L-3-hydroxyacyl coenzyme A dehydrogenase. The location of NAD binding sites and the bilobal subunit structure.

Abstract 3-Hydroxyacyl-CoA dehydrogenase (EC 1.1.1.35) is a mitochondrial enzyme involved in the beta-oxidation of long chain fatty acids. The determination of its molecular structure at 5.25-A resolution by x-ray diffraction techniques is described. Three isomorphous derivatives, K2PtCl6, methyl mercuric chloride, and IrCl3, were prepared using crystals previously soaked in an NAD-containing solution. The positions of the heavy atom sites were determined by inspection of Patterson maps and confirmed by cross-difference Fourier maps. After refinement of the heavy atom positions, electron density maps at 5.25-A resolution were calculated. Careful study of these electron density maps revealed a unique crystalline packing arrangement in which the asymmetric unit contained 1.5 dimers of L-3-hydroxyacyl coenzyme A dehydrogenase. With this packing motif, one L-3-hydroxyacyl coenzyme A dehydrogenase dimer lies in a general position in the asymmetric unit, while the other dimer is located such that its molecular 2-fold axis is coincident with a crystallographic dyad. At 5.25-A resolution, each L-3-hydroxyacyl coenzyme A dehydrogenase subunit displays a bilobal structure.

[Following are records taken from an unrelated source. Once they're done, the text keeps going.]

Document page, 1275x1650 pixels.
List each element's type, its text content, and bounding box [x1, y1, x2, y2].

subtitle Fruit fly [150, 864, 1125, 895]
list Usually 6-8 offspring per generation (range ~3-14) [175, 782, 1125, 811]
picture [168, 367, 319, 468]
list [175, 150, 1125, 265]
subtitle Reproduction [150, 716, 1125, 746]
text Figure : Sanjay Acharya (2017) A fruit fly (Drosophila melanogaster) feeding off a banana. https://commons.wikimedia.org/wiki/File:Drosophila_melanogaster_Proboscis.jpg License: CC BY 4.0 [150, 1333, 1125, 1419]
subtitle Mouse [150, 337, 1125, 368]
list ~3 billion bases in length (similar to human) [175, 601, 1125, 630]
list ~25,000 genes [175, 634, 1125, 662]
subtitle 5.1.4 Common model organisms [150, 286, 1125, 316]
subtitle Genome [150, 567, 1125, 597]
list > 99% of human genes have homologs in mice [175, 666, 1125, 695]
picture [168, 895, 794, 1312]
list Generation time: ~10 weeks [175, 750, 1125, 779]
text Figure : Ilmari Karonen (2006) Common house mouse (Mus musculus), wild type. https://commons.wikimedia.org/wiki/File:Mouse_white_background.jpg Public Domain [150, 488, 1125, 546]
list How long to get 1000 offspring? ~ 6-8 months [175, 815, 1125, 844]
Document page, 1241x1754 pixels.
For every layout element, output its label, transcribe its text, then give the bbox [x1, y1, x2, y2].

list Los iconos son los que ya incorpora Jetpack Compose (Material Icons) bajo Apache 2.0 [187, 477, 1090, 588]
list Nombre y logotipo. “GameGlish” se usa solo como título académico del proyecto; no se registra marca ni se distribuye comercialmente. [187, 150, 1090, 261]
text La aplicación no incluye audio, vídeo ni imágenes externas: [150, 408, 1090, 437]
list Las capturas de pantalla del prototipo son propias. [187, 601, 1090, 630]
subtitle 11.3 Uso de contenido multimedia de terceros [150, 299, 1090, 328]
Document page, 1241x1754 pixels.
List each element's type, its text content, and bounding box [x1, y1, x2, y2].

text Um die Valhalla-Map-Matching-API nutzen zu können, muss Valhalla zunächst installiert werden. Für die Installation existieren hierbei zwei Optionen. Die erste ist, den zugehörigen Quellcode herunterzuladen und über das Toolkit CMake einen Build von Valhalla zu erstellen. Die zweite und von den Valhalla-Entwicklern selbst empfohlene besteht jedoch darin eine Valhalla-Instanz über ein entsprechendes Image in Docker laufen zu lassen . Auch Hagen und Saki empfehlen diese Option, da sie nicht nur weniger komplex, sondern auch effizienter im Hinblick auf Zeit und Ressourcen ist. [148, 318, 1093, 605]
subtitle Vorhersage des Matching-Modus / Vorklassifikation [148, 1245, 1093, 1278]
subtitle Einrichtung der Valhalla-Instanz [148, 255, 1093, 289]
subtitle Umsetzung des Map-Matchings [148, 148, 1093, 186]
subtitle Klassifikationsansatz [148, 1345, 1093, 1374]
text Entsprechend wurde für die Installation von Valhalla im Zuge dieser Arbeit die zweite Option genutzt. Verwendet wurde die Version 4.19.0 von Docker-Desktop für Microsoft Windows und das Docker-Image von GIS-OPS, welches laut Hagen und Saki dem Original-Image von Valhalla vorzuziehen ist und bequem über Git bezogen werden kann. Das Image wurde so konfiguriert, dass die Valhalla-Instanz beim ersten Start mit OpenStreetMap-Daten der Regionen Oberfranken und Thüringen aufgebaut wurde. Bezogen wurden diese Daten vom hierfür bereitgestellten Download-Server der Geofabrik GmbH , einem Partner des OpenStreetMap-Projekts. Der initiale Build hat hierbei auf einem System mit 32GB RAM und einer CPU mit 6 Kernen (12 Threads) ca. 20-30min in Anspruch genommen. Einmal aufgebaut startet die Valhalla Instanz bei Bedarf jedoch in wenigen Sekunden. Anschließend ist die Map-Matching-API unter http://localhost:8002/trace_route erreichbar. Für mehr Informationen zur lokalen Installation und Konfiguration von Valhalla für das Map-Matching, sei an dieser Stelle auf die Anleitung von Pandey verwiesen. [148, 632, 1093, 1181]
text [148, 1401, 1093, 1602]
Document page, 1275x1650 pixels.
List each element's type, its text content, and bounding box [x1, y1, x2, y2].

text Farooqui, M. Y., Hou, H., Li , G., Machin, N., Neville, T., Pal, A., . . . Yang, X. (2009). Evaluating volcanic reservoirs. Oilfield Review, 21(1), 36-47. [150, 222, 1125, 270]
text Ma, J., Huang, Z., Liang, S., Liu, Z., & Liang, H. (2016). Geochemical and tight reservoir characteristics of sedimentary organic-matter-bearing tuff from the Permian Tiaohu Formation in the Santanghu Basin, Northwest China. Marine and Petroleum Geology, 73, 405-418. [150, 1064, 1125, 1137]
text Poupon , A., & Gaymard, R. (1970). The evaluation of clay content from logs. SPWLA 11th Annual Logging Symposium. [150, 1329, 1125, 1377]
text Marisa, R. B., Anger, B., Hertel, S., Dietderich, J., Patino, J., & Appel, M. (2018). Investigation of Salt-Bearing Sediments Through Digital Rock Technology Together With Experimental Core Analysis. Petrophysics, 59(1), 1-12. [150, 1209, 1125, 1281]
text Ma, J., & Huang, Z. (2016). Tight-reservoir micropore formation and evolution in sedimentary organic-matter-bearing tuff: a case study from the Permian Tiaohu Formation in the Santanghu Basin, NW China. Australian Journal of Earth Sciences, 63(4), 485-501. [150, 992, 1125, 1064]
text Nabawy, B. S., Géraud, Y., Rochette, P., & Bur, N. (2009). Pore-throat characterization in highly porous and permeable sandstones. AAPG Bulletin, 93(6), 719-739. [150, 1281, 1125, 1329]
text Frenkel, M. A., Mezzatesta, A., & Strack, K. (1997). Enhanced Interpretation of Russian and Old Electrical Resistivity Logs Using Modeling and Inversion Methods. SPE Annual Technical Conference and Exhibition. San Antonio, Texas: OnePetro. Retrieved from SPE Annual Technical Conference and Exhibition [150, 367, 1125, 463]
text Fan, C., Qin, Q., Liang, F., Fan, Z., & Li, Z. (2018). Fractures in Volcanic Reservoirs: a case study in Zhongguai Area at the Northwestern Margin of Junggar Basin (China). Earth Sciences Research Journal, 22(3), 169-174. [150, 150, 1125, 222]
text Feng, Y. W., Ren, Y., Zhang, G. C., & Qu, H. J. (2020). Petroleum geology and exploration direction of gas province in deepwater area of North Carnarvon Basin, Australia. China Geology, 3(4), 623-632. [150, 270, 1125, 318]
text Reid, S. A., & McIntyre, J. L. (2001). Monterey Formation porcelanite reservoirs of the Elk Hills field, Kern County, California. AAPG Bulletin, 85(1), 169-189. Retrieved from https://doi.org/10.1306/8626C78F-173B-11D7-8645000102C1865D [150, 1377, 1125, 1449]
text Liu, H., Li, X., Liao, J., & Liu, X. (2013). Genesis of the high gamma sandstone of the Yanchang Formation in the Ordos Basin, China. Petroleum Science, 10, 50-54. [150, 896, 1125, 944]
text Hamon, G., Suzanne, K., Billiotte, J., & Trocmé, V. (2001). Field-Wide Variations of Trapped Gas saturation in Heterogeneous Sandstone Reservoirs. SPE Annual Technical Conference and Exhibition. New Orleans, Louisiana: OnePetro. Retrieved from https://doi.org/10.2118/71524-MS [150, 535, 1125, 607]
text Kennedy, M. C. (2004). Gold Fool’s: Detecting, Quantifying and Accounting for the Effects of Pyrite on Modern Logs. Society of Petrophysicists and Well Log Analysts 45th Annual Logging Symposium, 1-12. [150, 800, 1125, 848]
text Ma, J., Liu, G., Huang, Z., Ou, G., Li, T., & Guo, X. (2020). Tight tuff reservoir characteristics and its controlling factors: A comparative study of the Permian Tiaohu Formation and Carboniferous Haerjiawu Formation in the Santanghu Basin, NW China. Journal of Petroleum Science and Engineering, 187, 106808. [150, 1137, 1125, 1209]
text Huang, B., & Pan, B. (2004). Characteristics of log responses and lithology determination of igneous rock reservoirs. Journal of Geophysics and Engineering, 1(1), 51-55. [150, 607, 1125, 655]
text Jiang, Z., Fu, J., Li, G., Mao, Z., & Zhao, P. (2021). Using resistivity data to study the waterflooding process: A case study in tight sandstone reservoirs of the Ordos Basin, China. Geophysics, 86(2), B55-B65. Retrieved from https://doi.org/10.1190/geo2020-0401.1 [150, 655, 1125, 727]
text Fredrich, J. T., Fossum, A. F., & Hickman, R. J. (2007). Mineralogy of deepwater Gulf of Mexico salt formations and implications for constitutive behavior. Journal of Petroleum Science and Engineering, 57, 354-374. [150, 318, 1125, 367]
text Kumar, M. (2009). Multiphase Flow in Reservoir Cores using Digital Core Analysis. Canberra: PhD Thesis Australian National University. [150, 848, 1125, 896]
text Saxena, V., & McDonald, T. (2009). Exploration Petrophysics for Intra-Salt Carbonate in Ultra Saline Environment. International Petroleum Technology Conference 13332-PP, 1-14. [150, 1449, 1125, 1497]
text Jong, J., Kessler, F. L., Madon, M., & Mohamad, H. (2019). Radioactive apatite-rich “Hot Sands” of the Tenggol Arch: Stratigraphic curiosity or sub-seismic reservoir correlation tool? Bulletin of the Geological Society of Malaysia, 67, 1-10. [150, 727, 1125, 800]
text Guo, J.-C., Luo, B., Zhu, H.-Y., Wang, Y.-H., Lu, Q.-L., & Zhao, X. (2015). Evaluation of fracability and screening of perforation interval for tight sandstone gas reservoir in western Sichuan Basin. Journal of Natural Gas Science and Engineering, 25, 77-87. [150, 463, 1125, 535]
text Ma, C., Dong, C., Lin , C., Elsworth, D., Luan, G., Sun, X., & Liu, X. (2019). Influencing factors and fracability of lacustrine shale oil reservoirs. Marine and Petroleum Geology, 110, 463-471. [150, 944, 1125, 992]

The larger lobe, which binds NAD, has approximate dimensions of 37 X 45 X 35 A. The size of the smaller lobe is approximately 30 X 23 X 20 A. Difference Fourier maps between the crystalline apo- and holoenzyme have also been calculated at 5.25-A resolution, and preliminary model fitting studies show that NAD binds to L-3-hydroxyacyl coenzyme A dehydrogenase in an open conformation similar to that found in other dehydrogenases.